New insights into the mechanism of odorant detection by the malaria-transmitting mosquito Anopheles gambiae.
Davrazou F., Dong E., Murphy EJ., Johnson HT., Jones DNM.
Anopheles gambiae mosquitoes that transmit Plasmodium falciparum malaria use a series of olfactory cues present in human sweat to locate their hosts for a blood meal. Recognition of these odor cues occurs through the interplay of odorant receptors and odorant-binding proteins (OBPs) that bind to odorant molecules and transport and present them to the receptors. Recent studies have implicated potential heterodimeric interactions between two OBPs, OBP1 and OBP4, as important for perception of indole by the mosquito (Biessmann, H., Andronopoulou, E., Biessmann, M. R., Douris, V., Dimitratos, S. D., Eliopoulos, E., Guerin, P. M., Iatrou, K., Justice, R. W., Kröber, T., Marinotti, O., Tsitoura, P., Woods, D. F., and Walter, M. F. (2010) PLoS ONE 5, e9471; Qiao, H., He, X., Schymura, D., Ban, L., Field, L., Dani, F. R., Michelucci, E., Caputo, B., della Torre, A., Iatrou, K., Zhou, J. J., Krieger, J., and Pelosi, P. (2011) Cell.

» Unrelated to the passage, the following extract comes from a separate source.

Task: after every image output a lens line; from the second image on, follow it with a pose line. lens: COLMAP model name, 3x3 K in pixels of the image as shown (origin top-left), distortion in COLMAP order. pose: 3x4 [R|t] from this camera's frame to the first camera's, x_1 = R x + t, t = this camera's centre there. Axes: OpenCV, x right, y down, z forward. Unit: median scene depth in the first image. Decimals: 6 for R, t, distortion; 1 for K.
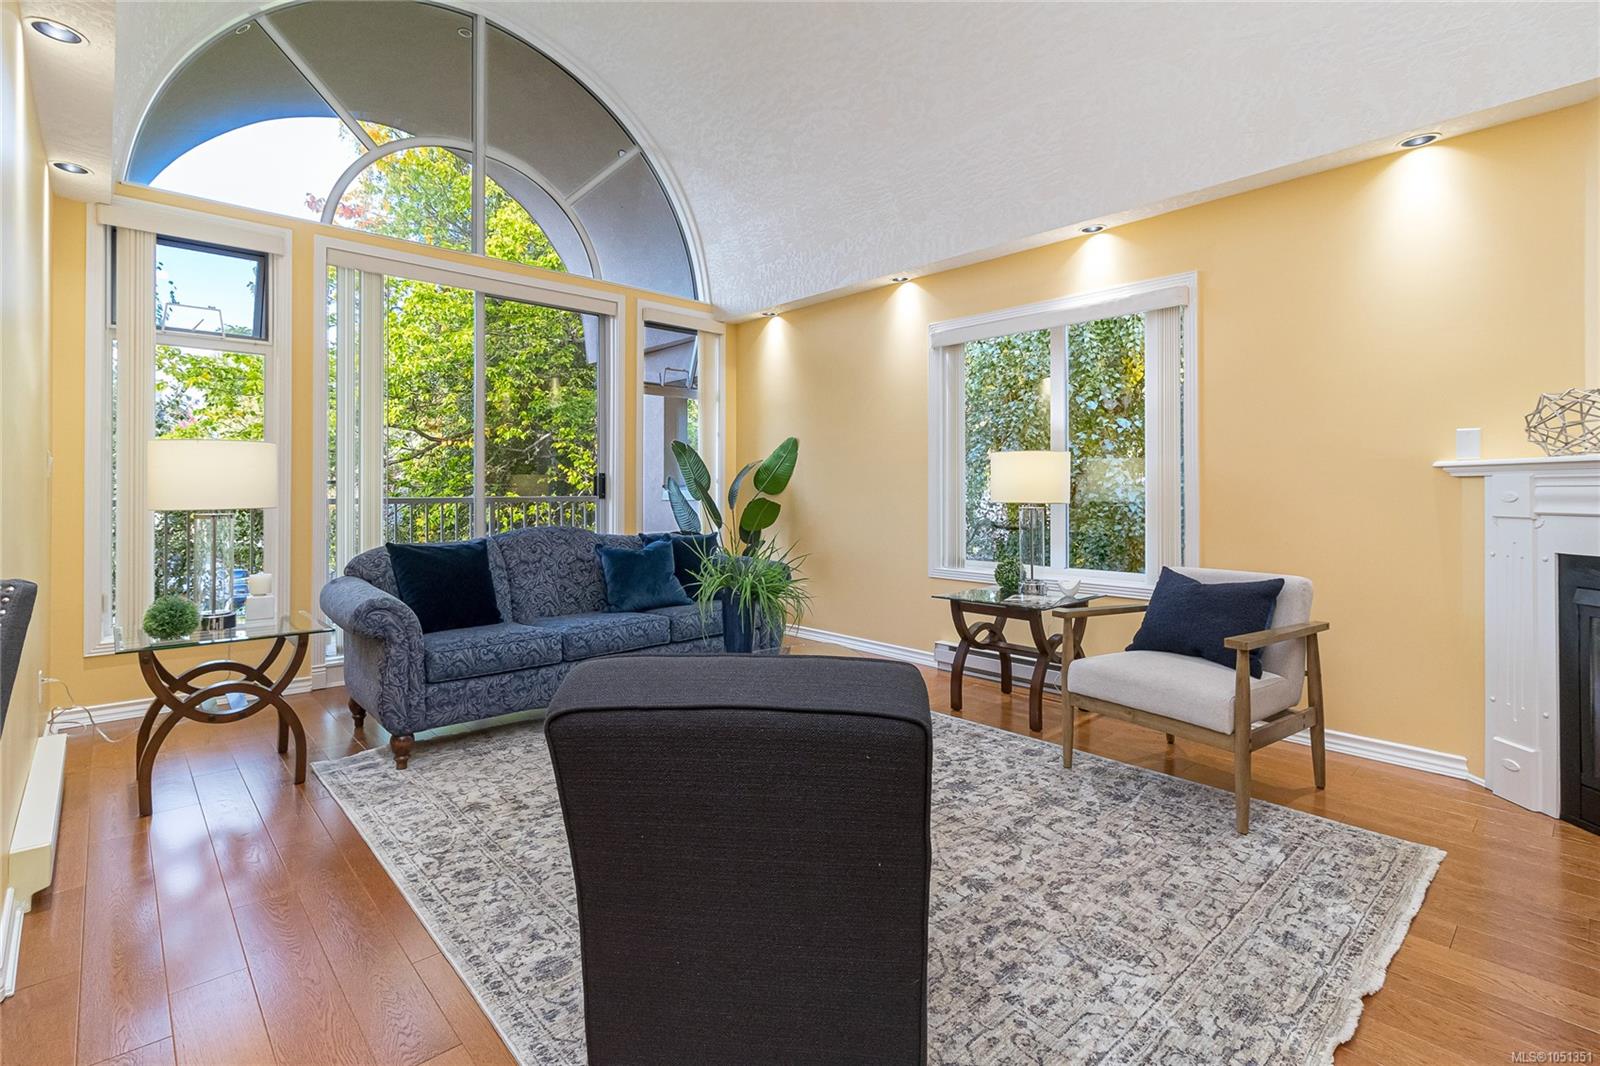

Mol. Life Sci. 68, 1799-1813). Here we present the 2.0 Å crystal structure of the OBP4-indole complex, which adopts a classical odorant-binding protein fold, with indole bound at one end of a central hydrophobic cavity. Solution-based NMR studies reveal that OBP4 exists in a molten globule state and binding of indole induces a dramatic conformational shift to a well ordered structure, and this leads to the formation of the binding site for OBP1. Analysis of the OBP4-OBP1 interaction reveals a network of contacts between residues in the OBP1 binding site and the core of the protein and suggests how the interaction of the two proteins can alter the binding affinity for ligands. These studies provide evidence that conformational ordering plays a key role in regulating heteromeric interactions between OBPs.